Dra. Suelen Rodrigues Stallbaum – Hematologista Londrina, Apucarana, Maringá e região

Síndrome HELLP e trombofilia

Há algumas semanas, falei sobre a síndrome de HELLP e as complicações que ela traz para a gestação. E hoje vou falar se existe relação entre trombofilia e síndrome de Hellp.

Caso você não tenha acompanhado, vamos relembrar juntos o que é a síndrome?

A síndrome HELLP, que está relacionada ao aumento da pressão arterial em até 80% dos casos e pode ter relação com outra doença chamada pré eclâmpsia, embora esse fato ainda seja controverso e acontece na gestação e em casos mais raros ainda no puerpério (até 42 dias após o parto) pode acometer até 1% das gestantes. Ou seja, é bastante incomum.
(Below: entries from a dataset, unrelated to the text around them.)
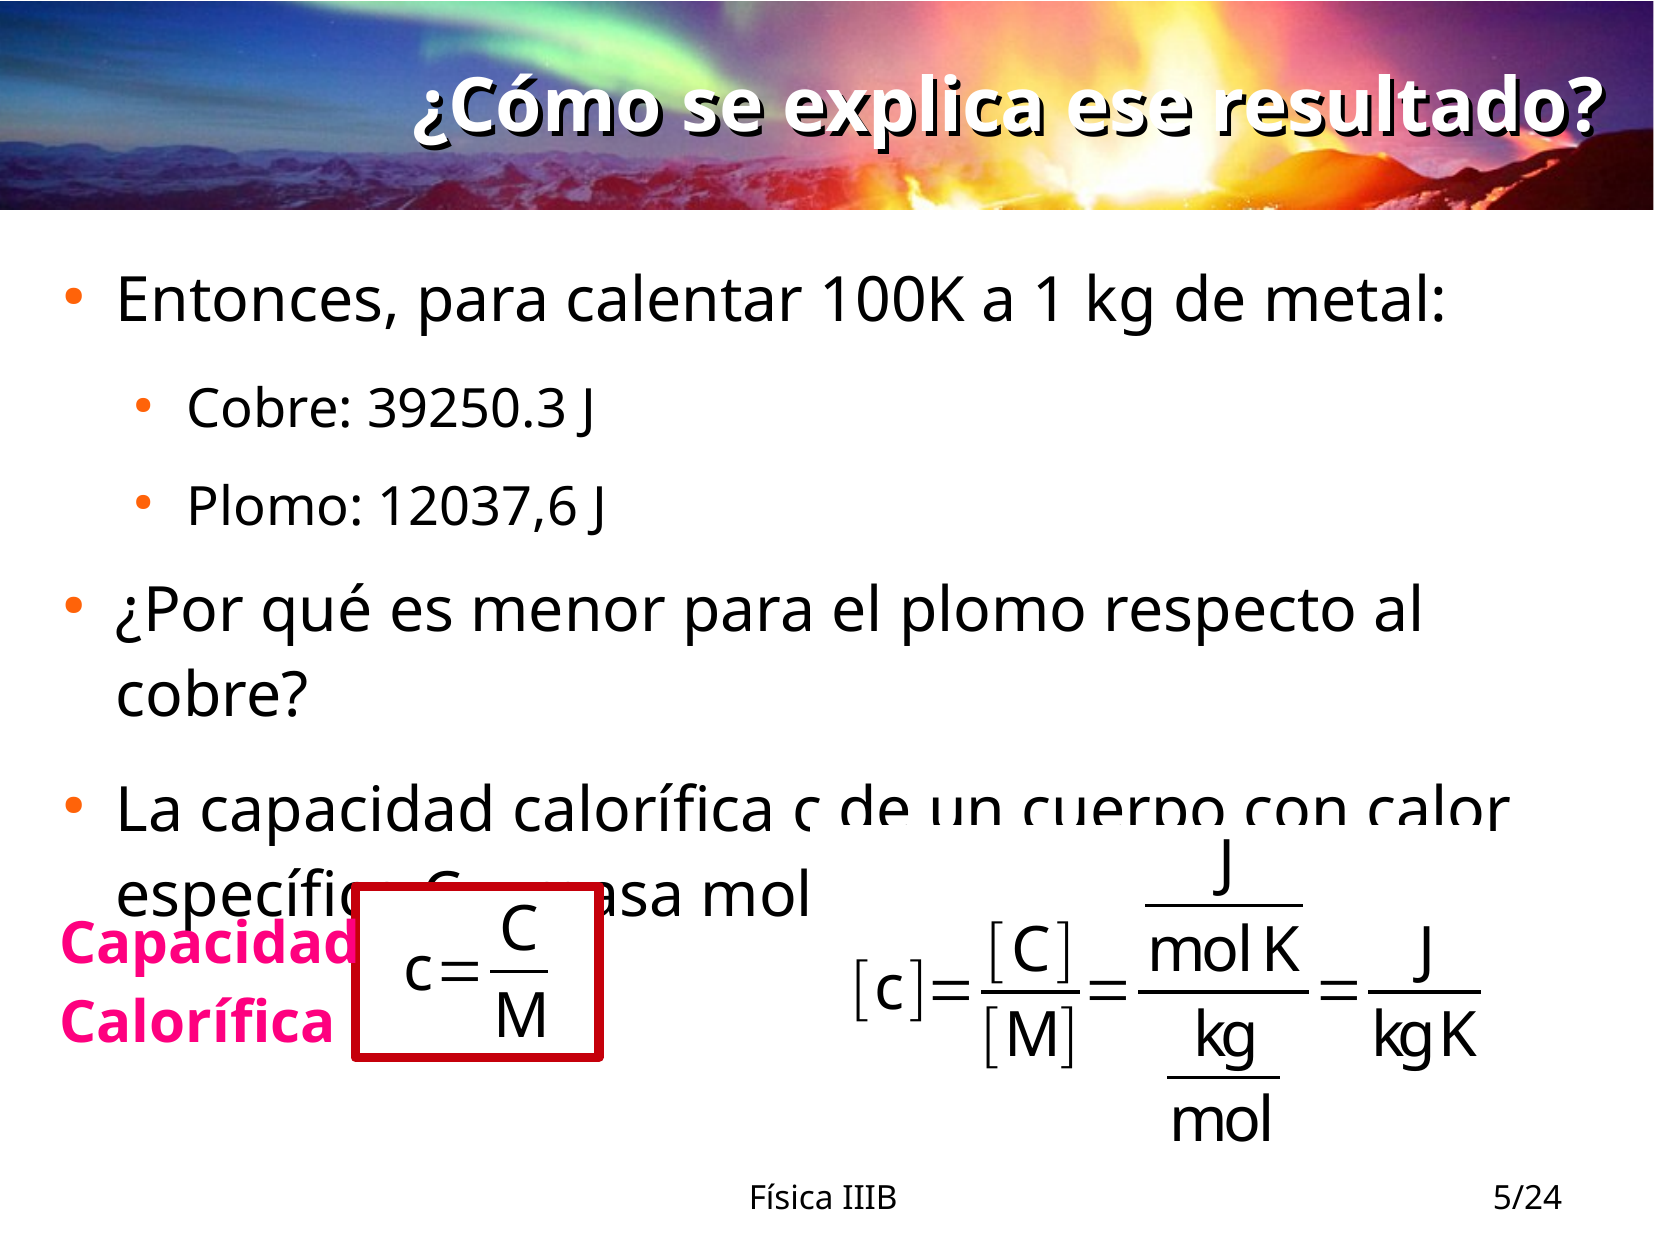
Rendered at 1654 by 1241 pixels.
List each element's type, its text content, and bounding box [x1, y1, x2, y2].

chart [360, 890, 595, 1053]
picture [0, 1, 1654, 210]
text_box Capacidad Calorífica [45, 893, 337, 1051]
title ¿Cómo se explica ese resultado? [45, 15, 1606, 191]
chart [810, 825, 1491, 1158]
list Entonces, para calentar 100K a 1 kg de metal: Cobre: 39250.3 J Plomo: 12037,6 J ¿Por qué es menor para el plomo respecto al cobre? La capacidad calorífica c de un cuerpo con calor específico C y masa molar M es entonces: [45, 255, 1606, 1156]
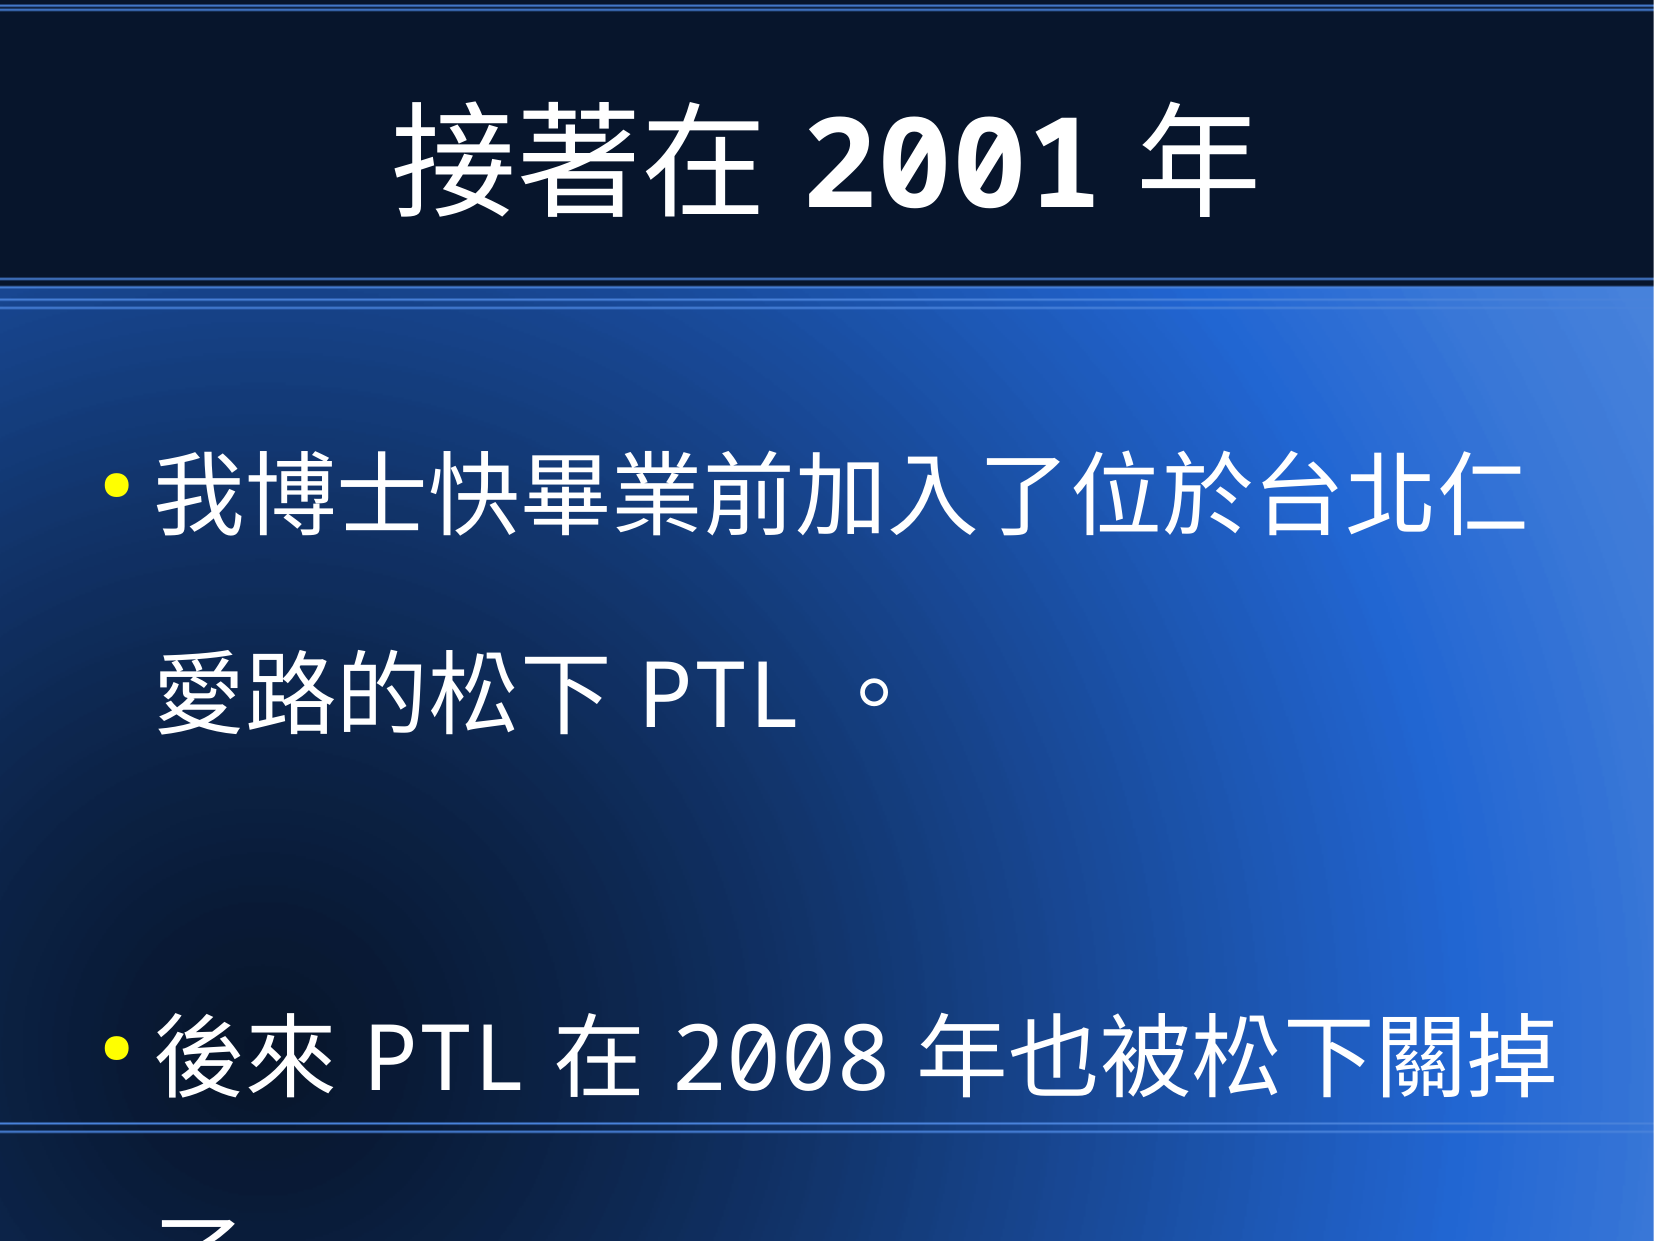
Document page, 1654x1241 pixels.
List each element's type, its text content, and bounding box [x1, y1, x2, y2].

HELLP é um acrônimo que, em inglês, corresponde às principais alterações que são observadas na paciente.  

H: anemia hemolítica (hemolytic anemia);

EL: aumento de enzimas hepáticas (elevated liver enzymes);

LP: baixa contagem de plaquetas (low platelet count)

Na síndrome, ocorre uma ativação inflamatória generalizada e também da cascata de coagulação,  e o organismo age como se algo tivesse errado, evoluindo com complicações microvasculares e celulares, resultando nos sinais citados acima.

A maioria dos diagnósticos é realizada entre a 28ª e a 36ª semanas de gestação e em alguns casos, a desconfiança surge apenas por um acompanhamento hematológico que detecta uma baixa contagem de plaquetas. O principal “tratamento” para a síndrome é o parto e por isso existe uma taxa alta de nascimentos prematuros em bebês de gestação com síndrome de Hellp

Mas, será que existe relação entre pacientes com trombofilia e a síndrome HELLP? 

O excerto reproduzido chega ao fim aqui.